Personal information
- Born: December 12, 1940 (age 85)

Career information
- College: UE

Career history

Coaching
- 1983–1984: San Miguel Beermen
- 1987: Hills Bros. Coffee Kings
- 1988–199X: Pelita Jaya
- –: Sta. Lucia Realtors
- 1997–?: Agfa
- 200X–2012: Satria Muda
- 2012: Indonesia U18
- 2012–2014: Pelita Jaya

Career highlights
- As head coach: NBL Indonesia Coach of the Year (2011); PABL champion (1985 Challenge);

= Nat Canson =

Filipino basketball player and coach

Nathaniel Canson (born December 12, 1940) is a Filipino former basketball player and coach.

==Playing career==
Canson played for the UE Red Warriors of the University of the East.

==Coaching career==
===Club===
Canson was coach for San Miguel Beer in the Philippine Basketball Association (PBA) in 1983–1984. He then handled the ESQ Merchants the following year in the PABL Challenge to Champions.

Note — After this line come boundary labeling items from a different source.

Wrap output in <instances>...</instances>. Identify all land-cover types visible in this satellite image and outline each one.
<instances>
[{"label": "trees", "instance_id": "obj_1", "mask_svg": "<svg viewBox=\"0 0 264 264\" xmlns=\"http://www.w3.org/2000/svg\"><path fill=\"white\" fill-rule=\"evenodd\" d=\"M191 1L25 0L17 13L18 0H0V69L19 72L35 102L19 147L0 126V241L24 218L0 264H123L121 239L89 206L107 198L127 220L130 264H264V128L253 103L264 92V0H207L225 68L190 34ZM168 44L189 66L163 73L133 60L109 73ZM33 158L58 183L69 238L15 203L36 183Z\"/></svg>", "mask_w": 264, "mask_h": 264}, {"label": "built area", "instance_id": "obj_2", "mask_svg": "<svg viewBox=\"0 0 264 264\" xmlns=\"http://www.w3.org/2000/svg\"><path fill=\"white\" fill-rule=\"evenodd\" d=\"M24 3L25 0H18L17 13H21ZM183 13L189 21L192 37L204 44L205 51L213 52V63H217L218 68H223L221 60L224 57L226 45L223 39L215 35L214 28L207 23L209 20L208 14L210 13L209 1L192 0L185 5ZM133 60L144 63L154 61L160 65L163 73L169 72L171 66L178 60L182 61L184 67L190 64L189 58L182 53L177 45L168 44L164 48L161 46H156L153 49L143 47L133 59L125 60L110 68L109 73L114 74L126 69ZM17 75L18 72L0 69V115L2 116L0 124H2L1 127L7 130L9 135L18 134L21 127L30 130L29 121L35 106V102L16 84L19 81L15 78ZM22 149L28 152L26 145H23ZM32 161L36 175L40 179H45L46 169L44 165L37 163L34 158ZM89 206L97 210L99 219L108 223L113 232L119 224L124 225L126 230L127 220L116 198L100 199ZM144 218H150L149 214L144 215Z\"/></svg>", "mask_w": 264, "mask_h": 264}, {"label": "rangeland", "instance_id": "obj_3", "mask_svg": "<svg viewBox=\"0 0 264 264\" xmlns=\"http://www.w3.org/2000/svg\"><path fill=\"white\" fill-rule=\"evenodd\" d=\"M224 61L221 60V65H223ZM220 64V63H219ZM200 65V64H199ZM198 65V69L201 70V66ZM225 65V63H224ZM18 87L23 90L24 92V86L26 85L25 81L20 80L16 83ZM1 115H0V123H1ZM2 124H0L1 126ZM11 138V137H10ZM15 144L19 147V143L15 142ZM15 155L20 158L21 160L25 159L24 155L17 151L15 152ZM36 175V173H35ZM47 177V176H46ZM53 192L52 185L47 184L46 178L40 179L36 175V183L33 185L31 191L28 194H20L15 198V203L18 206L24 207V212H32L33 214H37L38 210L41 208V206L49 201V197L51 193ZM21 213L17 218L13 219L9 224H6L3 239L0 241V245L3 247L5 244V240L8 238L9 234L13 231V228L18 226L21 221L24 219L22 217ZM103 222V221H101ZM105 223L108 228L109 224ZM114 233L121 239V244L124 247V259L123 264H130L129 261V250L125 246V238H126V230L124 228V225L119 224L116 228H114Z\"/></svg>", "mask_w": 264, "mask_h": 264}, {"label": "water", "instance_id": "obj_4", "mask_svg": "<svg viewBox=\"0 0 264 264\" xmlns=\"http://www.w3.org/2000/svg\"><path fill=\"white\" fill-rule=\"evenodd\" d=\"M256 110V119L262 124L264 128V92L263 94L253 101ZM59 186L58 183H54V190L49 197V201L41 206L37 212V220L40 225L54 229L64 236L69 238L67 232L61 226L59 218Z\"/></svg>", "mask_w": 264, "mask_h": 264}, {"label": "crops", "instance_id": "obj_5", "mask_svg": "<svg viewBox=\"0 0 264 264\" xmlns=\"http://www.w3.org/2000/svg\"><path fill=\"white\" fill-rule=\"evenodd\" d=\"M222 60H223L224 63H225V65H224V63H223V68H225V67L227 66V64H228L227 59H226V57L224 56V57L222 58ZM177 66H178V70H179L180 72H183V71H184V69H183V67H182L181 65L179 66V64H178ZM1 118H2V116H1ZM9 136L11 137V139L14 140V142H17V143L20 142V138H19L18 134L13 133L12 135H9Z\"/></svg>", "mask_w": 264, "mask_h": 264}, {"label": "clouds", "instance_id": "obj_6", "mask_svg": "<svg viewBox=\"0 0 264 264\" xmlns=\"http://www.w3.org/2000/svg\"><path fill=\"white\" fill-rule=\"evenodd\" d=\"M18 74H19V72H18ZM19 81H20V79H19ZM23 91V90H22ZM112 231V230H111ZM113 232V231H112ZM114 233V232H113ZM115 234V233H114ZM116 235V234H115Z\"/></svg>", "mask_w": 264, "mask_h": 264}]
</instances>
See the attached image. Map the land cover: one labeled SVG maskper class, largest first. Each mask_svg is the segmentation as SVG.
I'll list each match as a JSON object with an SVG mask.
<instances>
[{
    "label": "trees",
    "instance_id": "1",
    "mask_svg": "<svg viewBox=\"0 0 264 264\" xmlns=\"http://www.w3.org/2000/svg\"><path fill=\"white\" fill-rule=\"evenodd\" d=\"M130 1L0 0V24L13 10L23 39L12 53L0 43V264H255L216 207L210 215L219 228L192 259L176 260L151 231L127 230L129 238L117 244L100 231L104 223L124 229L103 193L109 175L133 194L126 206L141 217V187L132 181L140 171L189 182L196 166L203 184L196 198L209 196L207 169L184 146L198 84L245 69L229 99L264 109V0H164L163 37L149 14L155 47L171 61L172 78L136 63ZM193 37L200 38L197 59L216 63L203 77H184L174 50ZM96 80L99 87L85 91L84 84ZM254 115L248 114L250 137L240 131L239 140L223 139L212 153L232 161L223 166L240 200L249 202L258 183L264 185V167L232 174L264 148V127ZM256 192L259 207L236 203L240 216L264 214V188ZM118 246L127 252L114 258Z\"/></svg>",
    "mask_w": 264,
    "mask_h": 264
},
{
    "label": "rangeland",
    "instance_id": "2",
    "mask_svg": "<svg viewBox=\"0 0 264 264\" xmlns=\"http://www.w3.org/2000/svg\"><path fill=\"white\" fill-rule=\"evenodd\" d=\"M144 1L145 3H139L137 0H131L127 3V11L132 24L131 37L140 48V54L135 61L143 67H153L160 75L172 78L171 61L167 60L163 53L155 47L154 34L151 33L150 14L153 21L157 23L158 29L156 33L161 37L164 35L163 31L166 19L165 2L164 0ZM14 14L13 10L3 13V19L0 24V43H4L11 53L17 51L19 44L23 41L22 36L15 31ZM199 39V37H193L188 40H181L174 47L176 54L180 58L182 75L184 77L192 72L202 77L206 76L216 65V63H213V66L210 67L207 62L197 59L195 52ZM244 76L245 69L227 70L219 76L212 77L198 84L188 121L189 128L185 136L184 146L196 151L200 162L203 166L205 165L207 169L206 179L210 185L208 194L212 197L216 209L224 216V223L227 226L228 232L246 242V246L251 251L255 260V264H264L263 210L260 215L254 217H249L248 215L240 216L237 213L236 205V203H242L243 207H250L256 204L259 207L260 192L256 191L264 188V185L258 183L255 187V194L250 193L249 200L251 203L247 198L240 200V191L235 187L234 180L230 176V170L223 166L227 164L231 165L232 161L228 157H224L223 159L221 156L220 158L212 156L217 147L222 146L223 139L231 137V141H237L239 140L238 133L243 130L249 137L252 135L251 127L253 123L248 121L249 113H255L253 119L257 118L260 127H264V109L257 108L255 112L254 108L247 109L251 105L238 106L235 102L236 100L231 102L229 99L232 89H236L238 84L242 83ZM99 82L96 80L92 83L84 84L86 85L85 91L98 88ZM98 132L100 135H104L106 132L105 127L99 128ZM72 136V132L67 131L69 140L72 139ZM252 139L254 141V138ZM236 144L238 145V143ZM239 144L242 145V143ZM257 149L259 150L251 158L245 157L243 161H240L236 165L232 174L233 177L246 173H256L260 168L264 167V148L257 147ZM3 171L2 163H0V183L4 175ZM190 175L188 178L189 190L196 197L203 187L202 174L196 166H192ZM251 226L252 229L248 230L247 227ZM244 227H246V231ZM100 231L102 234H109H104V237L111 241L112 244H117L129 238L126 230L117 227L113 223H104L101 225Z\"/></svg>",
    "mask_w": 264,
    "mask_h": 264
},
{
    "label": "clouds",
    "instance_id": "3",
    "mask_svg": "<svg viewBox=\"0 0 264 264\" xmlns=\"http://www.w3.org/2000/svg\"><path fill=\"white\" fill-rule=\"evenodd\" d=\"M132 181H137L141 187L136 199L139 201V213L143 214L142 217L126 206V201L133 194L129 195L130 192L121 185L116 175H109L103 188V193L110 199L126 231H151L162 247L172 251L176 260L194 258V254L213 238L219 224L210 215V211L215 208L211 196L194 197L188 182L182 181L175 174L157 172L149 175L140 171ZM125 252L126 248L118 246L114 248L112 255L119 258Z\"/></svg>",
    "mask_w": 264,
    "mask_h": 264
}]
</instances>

Later, he returned to the PBA, becoming coach of Hills Bros. in early 1987, replacing Tony Vasquez. He resigned around September of the same year, to focus on his coaching role with the Sta. Lucia Realtors of the then Philippine Amateur Basketball League (PABL).

Canson became coach of the Pelita Jaya in 1988 upon recommendation of player Bong Ramos. He led the team to two Indonesian national championships, and mentored the squad which took part in the 1992 William Jones Cup in Taiwan.

He then coached Sta. Lucia again, which has moved to the PBA.

In 1997, Canson became coach of Agfa of the Philippine Basketball League.

He later returned to Indonesia to coach Satria Muda.

In late 2012, Canson returned to Pelita Jaya and coached until 2014.

===National team===
Canson was coach of the Philippine national team which finished as fourth place in the 1982 Asian Games in New Delhi. In 2012, Canson was appointed coach of the Indonesian under-18 team, replacing William McCammon.